Tebboune plus isolé que jamais

La triste réalité de l’Algérie est un secret de polichinelle. Du citoyen lambda aux experts nationaux et internationaux, la gravité de la situation n’échappe à personne, tellement le fossé est de plus en plus grand entre un système hors du temps, et un peuple qui a perdu toutes ses illusions…mais également tout espoir de changement.

En ce sens, l’ancien ambassadeur des Etats-Unis à Alger, Robert Ford, a élaboré une analyse publiée par le centre de réflexion américain spécialisé dans le Moyen-Orient, « The Middle East Institute », dans laquelle il rend compte de la situation d’une Algérie sans cesse au bord de la crise constitutionnelle, et de plus en plus fragilisée par la perte de la manne pétrolière.

Selon Robert Ford, les élections législatives en Algérie, massivement boycottées par le peuple algérien, « renforcent les divisions politiques » et laissent le président Tebboune « désormais plus isolé que jamais ».

Ce scrutin reflète la réalité d’un pays « tiraillé entre, d’un côté, un système politique dirigé par le président Abdelmadjid Tebboune et soutenu par l’armée qui refuse les changements profonds et, de l’autre côté, une population qui a perdu confiance dans l’ancien système », écrit le diplomate, aujourd’hui chercheur senior au Middle East Institute.

Il fait noter que « l’énorme mouvement de contestation de rue, connu sous le nom du Hirak, a réussi à obtenir un boycott généralisé de l’élection », d’où le niveau de participation le plus bas de l’histoire du pays. Après la certification des résultats qui ont « consacré l’ancien système », le pays aura à confronter ses « maux éternels ».

Manne pétrolière en perdition

Sur un autre registre, Robert Ford rappelle que « le secteur algérien des hydrocarbures anticipe une diminution de la production et des exportations, et donc une diminution des recettes publiques et des recettes en devises « .

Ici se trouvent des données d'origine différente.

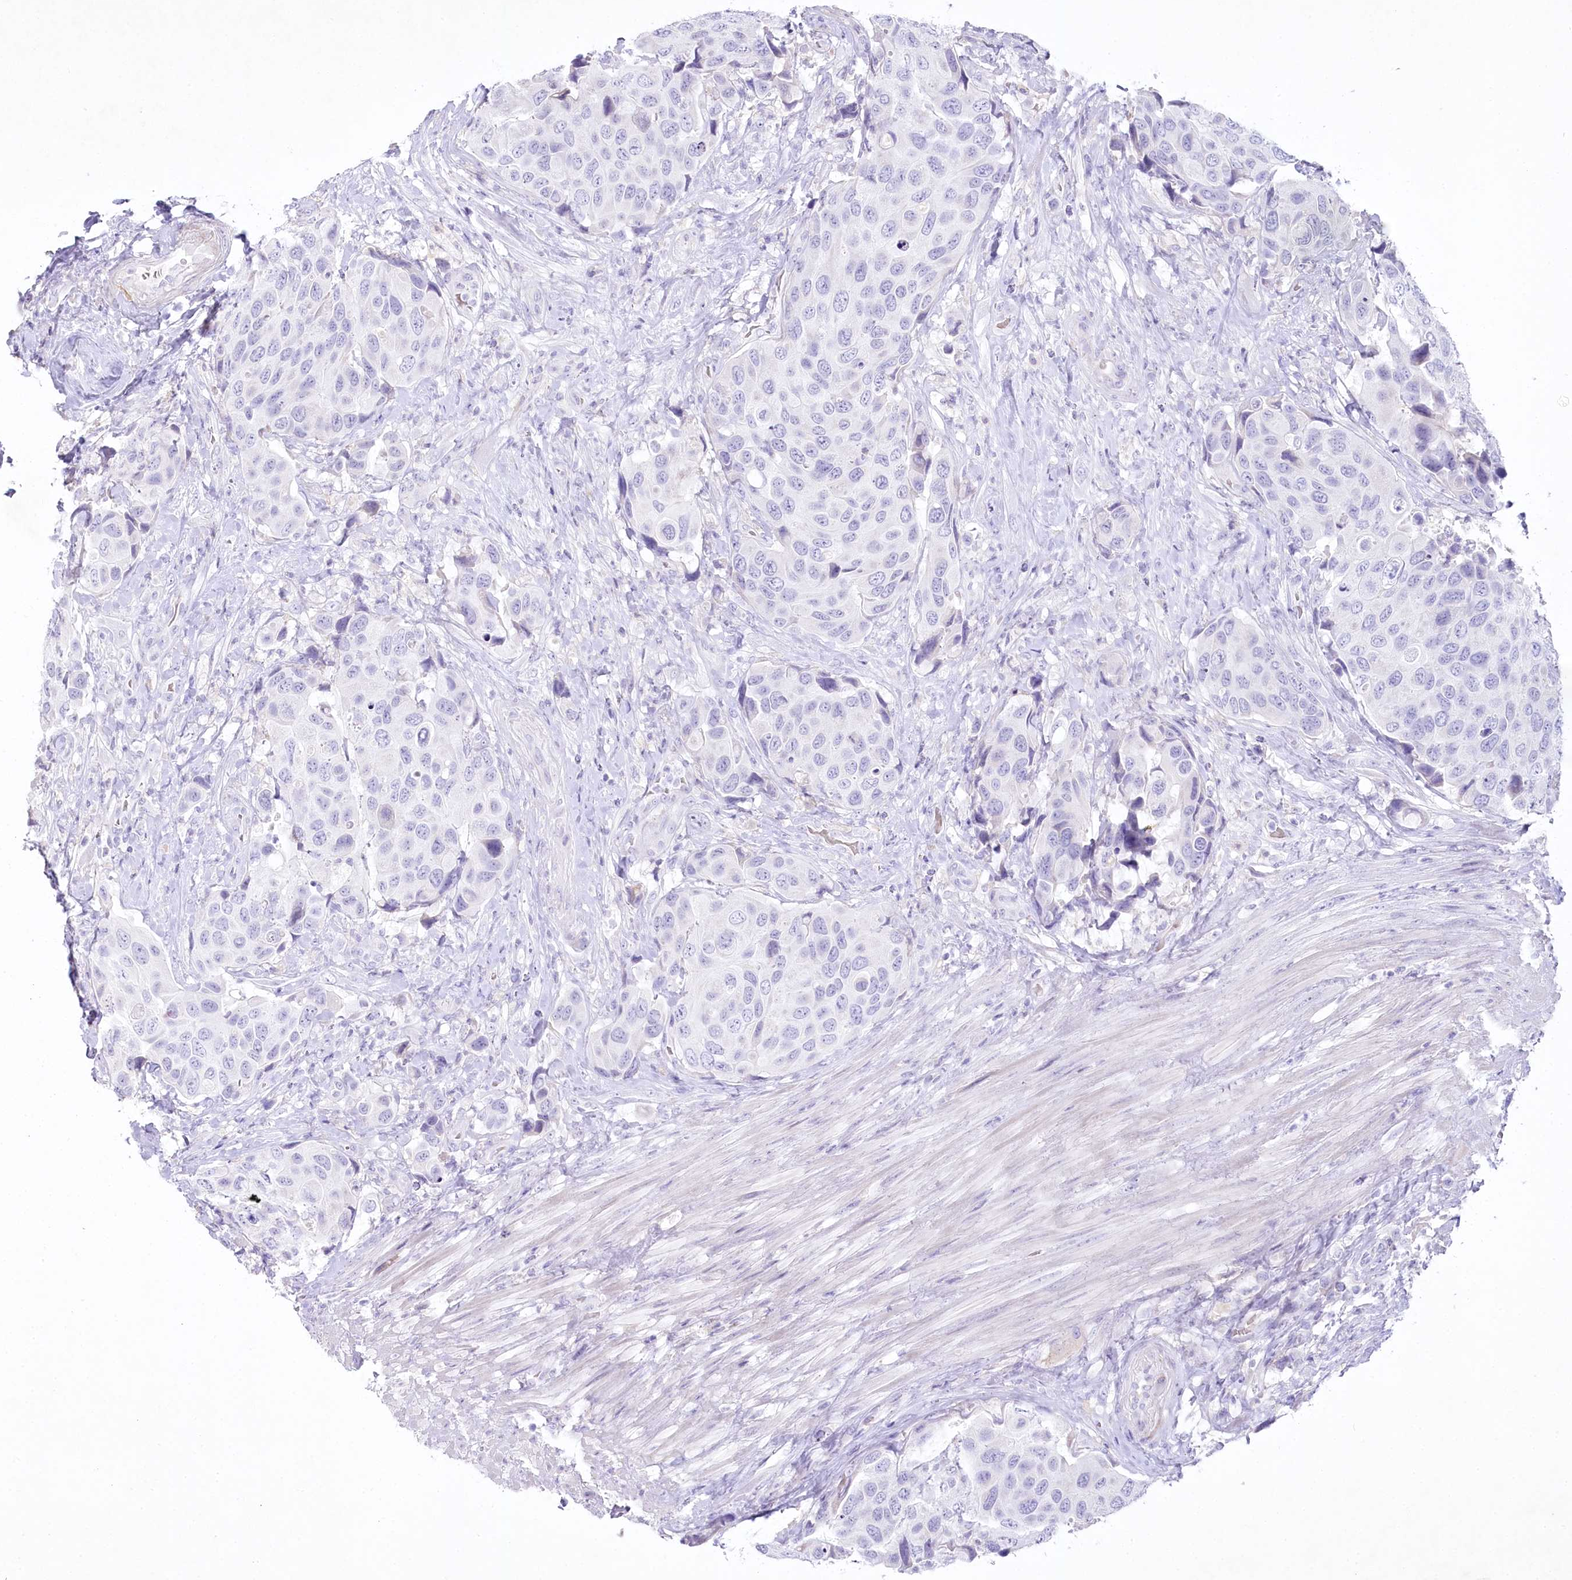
{"staining": {"intensity": "negative", "quantity": "none", "location": "none"}, "tissue": "urothelial cancer", "cell_type": "Tumor cells", "image_type": "cancer", "snomed": [{"axis": "morphology", "description": "Urothelial carcinoma, High grade"}, {"axis": "topography", "description": "Urinary bladder"}], "caption": "An immunohistochemistry micrograph of high-grade urothelial carcinoma is shown. There is no staining in tumor cells of high-grade urothelial carcinoma.", "gene": "MYOZ1", "patient": {"sex": "male", "age": 74}}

En découlent, dit-il, que une forte chute des réserves de change du pays au cours des 10 dernières années et l’aggravation des problèmes permanents de chômage, de pénurie de logements et de pouvoir d’achat à mesure que le gouvernement fait face à des budgets plus serrés ou à la perspective d’emprunts lourds ».

« Le gouvernement a depuis longtemps reconnu le besoin urgent de développer de nouveaux secteurs pour réduire la dépendance au pétrole et au gaz, mais il n’a jamais été en mesure de créer un environnement réglementaire et un climat des affaires qui attirent de solides investissements nationaux et étrangers », déplore-t-il.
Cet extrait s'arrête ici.